Charles Leclerc a affirmé que son abandon dans les derniers tours du Grand Prix de Monaco n’avait pas été provoqué principalement par l’asphalte qui se dégradait à Antony Noghès, mais par une défaillance majeure du freinage de sa Ferrari alors qu’il roulait en troisième position.

Le pilote Ferrari a expliqué qu’après la période de Safety Car, une seule de ses quatre roues freinait normalement. Selon lui, le frein avant gauche fonctionnait bien, l’avant droit ne marchait qu’"à moitié" et les deux freins arrière ne fonctionnaient "pas du tout". Leclerc a précisé que, dans les données, "il n’y a aucune décélération du tout", au point que c’était "comme si les étriers n’étaient même pas sur la voiture".

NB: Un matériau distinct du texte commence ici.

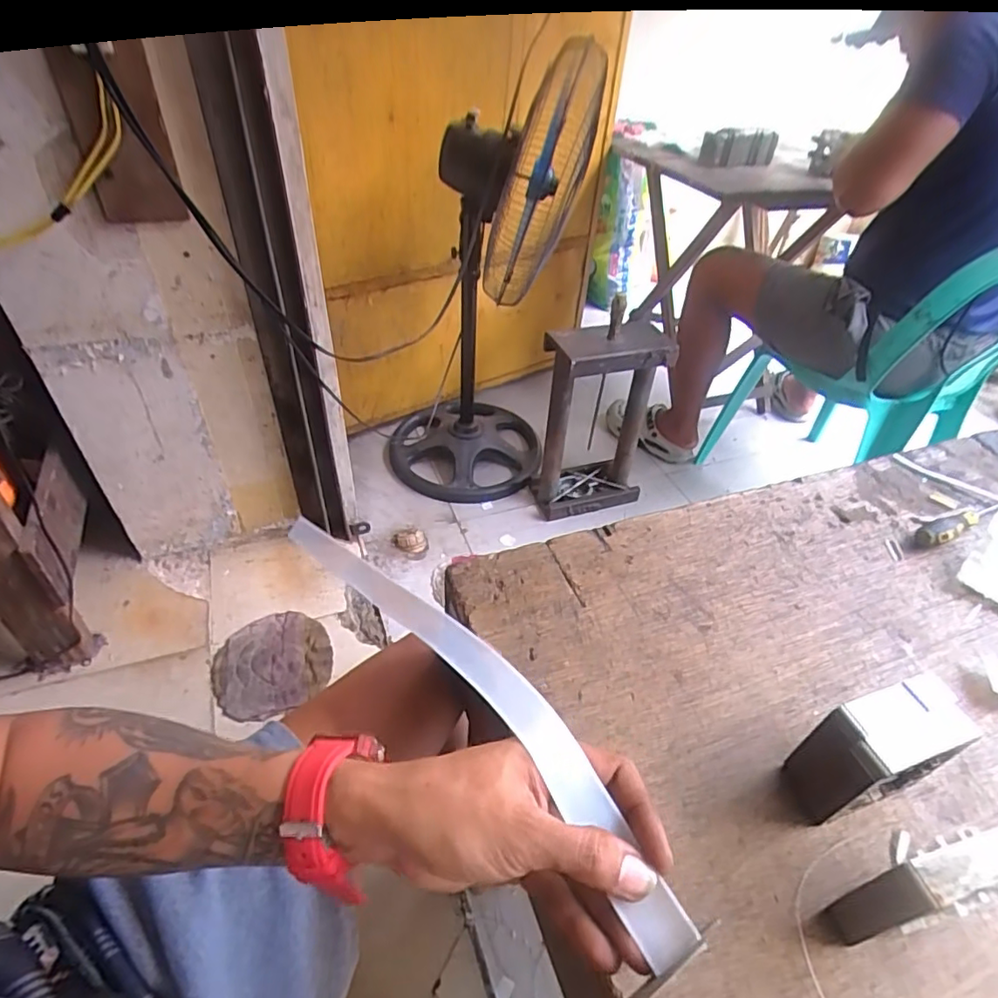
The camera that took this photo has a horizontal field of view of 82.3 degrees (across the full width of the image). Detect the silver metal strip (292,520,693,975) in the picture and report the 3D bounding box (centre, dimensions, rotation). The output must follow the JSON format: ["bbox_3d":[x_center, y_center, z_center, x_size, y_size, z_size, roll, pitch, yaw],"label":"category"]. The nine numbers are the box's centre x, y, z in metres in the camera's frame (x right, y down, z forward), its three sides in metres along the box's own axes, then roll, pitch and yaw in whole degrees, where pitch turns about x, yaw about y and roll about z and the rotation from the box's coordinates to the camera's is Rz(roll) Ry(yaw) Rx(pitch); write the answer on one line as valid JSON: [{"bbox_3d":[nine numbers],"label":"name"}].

L’incident a conduit les officiels à s’intéresser à l’état de la piste, puis à interrompre la course au drapeau rouge après les sorties de Lance Stroll et de Leclerc dans la même zone. Leclerc, lui, a rejeté l’idée que la surface soit l’explication centrale. Au micro de Sky Sports F1, il a reconnu que "ça n’aide pas d’avoir de l’asphalte qui s’arrache", mais il a insisté sur le fait que "les données parlent d’elles-mêmes".

Le Monégasque a aussi décrit un comportement de freinage devenu impossible à gérer. Il a expliqué que les freins avant mordaient beaucoup plus fort qu’attendu, tandis que l’arrière n’apportait "aucune décélération", comme s’il n’avait tout simplement "pas de freins arrière". Il a ajouté avoir essayé plusieurs réglages dans la voiture pour corriger le problème, sans succès, et que la seule autre option à Antony Noghès aurait été de ne pas freiner du tout, ce qui l’aurait envoyé au crash au virage 1.

Leclerc a replacé cet accident dans un problème plus large. Il a dit traîner cette sensation de freinage inconsistant depuis déjà deux courses, en citant le Canada et tout son week-end monégasque. En qualifications, il avait déjà parlé de freins "extrêmement inconsistants" et dit qu’il "galérait énormément". Avec des pneus froids, peu d’adhérence et des pneus plus sensibles à la limite, il a décrit la situation comme "un cauchemar absolu".

Sa colère après l’abandon reflétait autant la frustration que la gravité du problème. Toujours à Sky Sports F1, Charles Leclerc, pilote Ferrari, a déclaré : "J’ai l’air d’un idiot, et quand on a l’air d’un idiot à cause d’une erreur qu’on a faite soi-même, ce n’est pas grave, mais là, c’est à la limite du dangereux." Il a ajouté qu’il a toujours essayé d’être honnête face aux caméras et qu’il n’allait "rien prendre" pour lui cette fois.

Ferrari pense toutefois avoir déjà identifié la parade. Leclerc a dit que l’équipe avait "la solution en interne" et qu’à partir de la prochaine course, à Barcelone, il passera à "la configuration de Lewis" pour le freinage, en référence à la direction de réglage utilisée par Lewis Hamilton. Il a expliqué que cette solution doit avant tout lui rendre la constance qui lui manque actuellement, tandis que Fred Vasseur et Jerome d’Ambrosio ont, selon lui, examiné les données et confirmé qu’il n’y avait "aucun doute" sur le diagnostic.